Come forse è noto, a prevalere sul GLS fu l’FSB; e questo ancora per un decennio ha permesso alla finanza di lanciare ed alimentare una globalizzazione che, senza freni, ha infine prodotto e portato i suoi frutti avvelenati.

Forse è arrivato il momento per affiancare all’utopia della globalizzazione – non per caso ma pour cause utopia vuol dire non-luogo e l’idea del non-luogo è la quintessenza della globalizzazione – la diversa utopia del Global Legal Standard. Si usa comunque anche per il GLS la parola utopia perché ben consapevoli del fatto di quanto ne è difficile ma necessaria la realizzazione.
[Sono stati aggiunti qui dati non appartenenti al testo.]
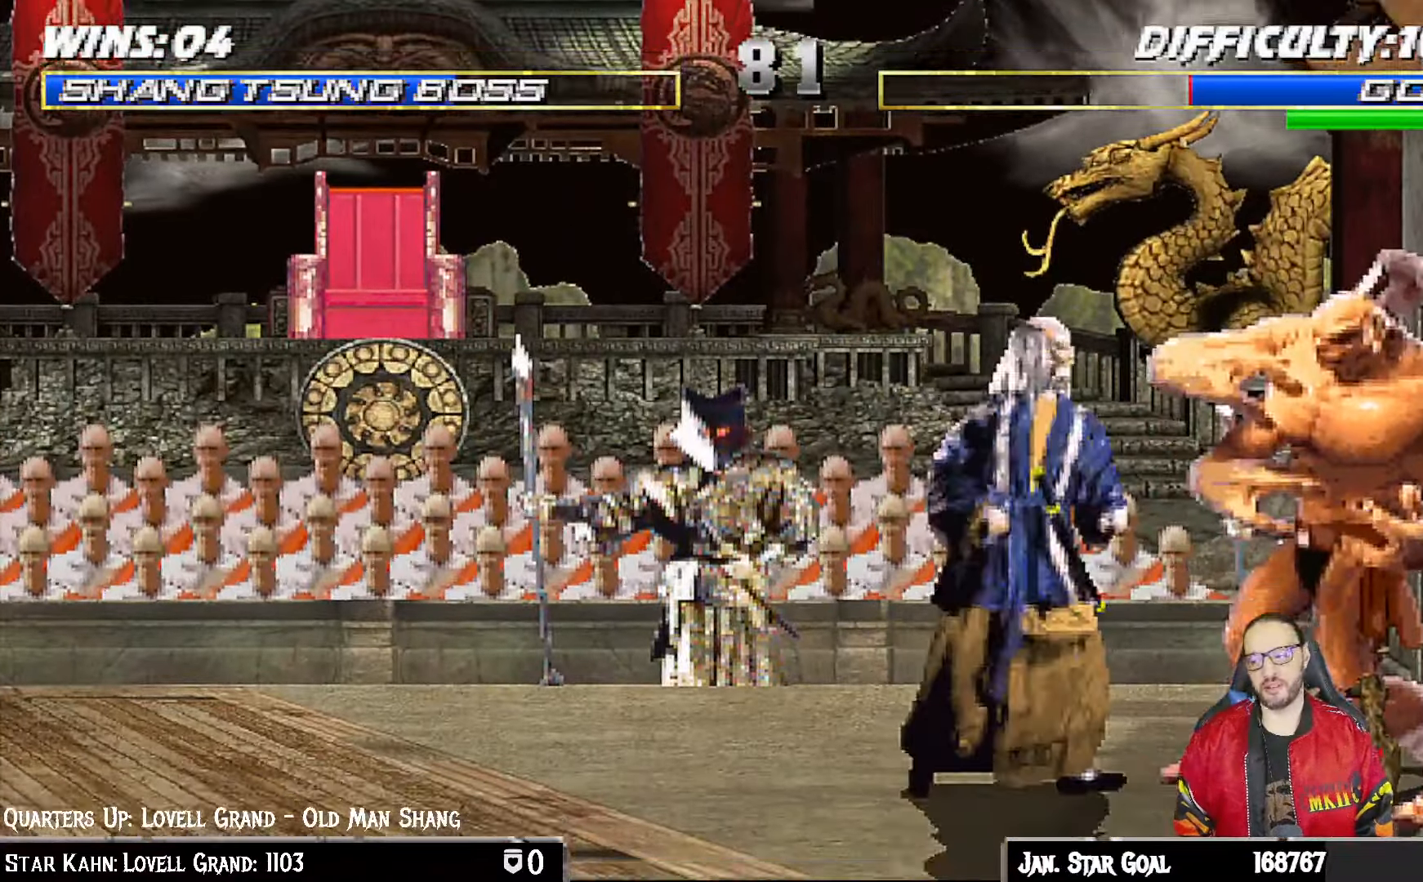
{"dt_ms": 500, "buttons": ["TRIANGLE", "L1"], "left_stick": "center", "right_stick": "center", "events": [[233, "DPAD_LEFT", "down"], [250, "DPAD_UP", "down"], [250, "L1", "down"], [433, "TRIANGLE", "down"], [467, "DPAD_UP", "up"], [483, "DPAD_LEFT", "up"]]}
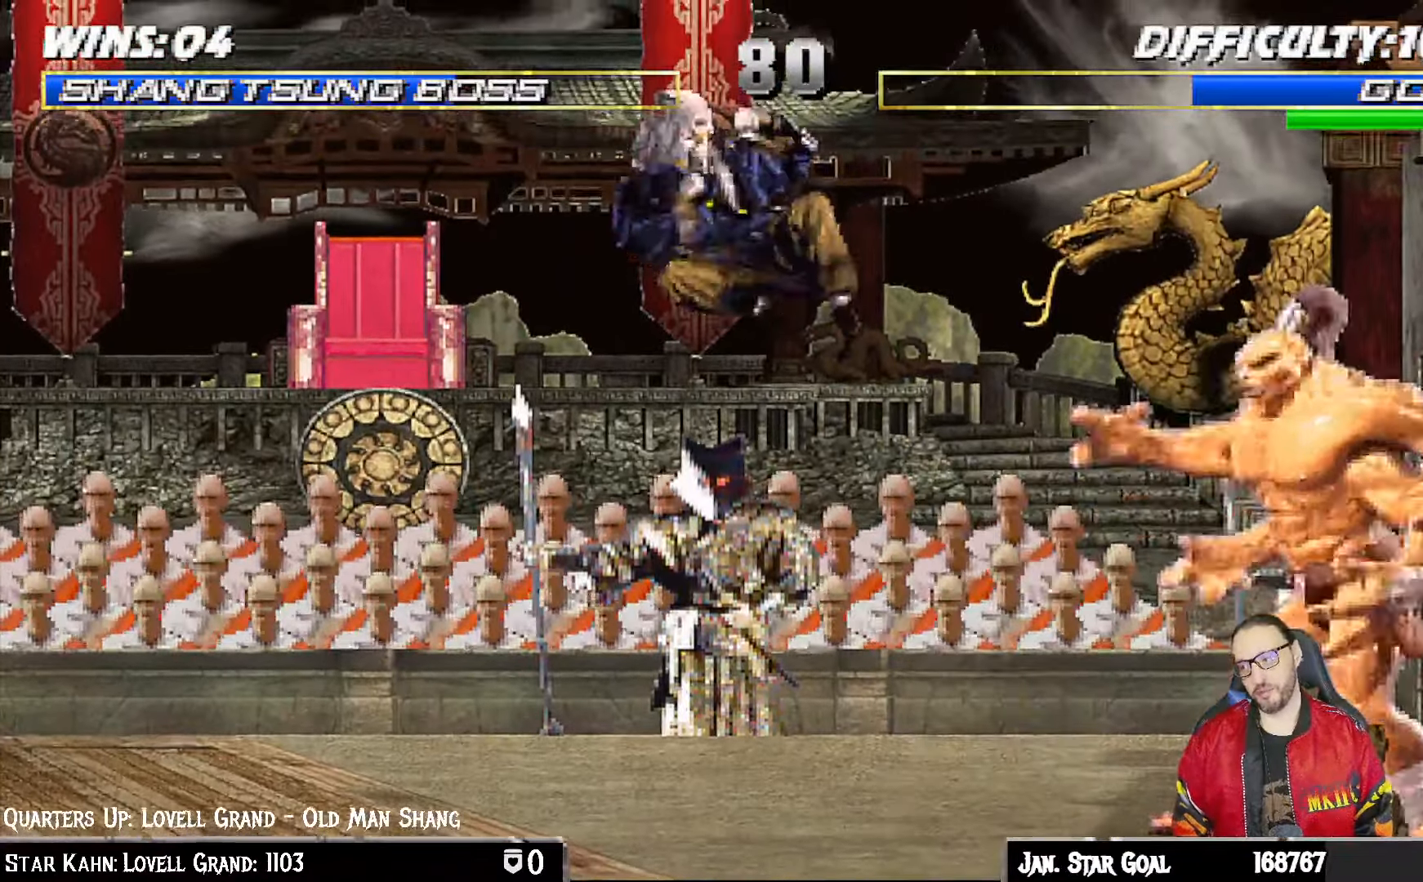
{"dt_ms": 1000, "buttons": ["SQUARE", "L1"], "left_stick": "center", "right_stick": "center"}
Anche questa crisi avrà un termine, come è sempre nella storia, e questo naturalmente sarà un bene; ma sarebbe meglio se si tentasse di evitarne la ripetizione agendo non solo sugli effetti, rimettendo in piedi le nostre strutture sociali ed economiche, ma anche agendo sulle cause, risalendo a monte, risalendo e finalmente governando, la cascata dei fenomeni che l’hanno generata. L’errore del 2009  non può e non deve essere ripetuto.

In ogni caso, non può essere ignorato il fatto che già oggi i popoli fanno ed in crescendo faranno domande per idee, per visioni che siano capaci di colmare il presente, globale vuoto politico. Durante un nostro seminario ho sentito citato un detto proprio di un popolo primitivo (!?!): “ fermati ed aspetta che la tua anima ti raggiunga”.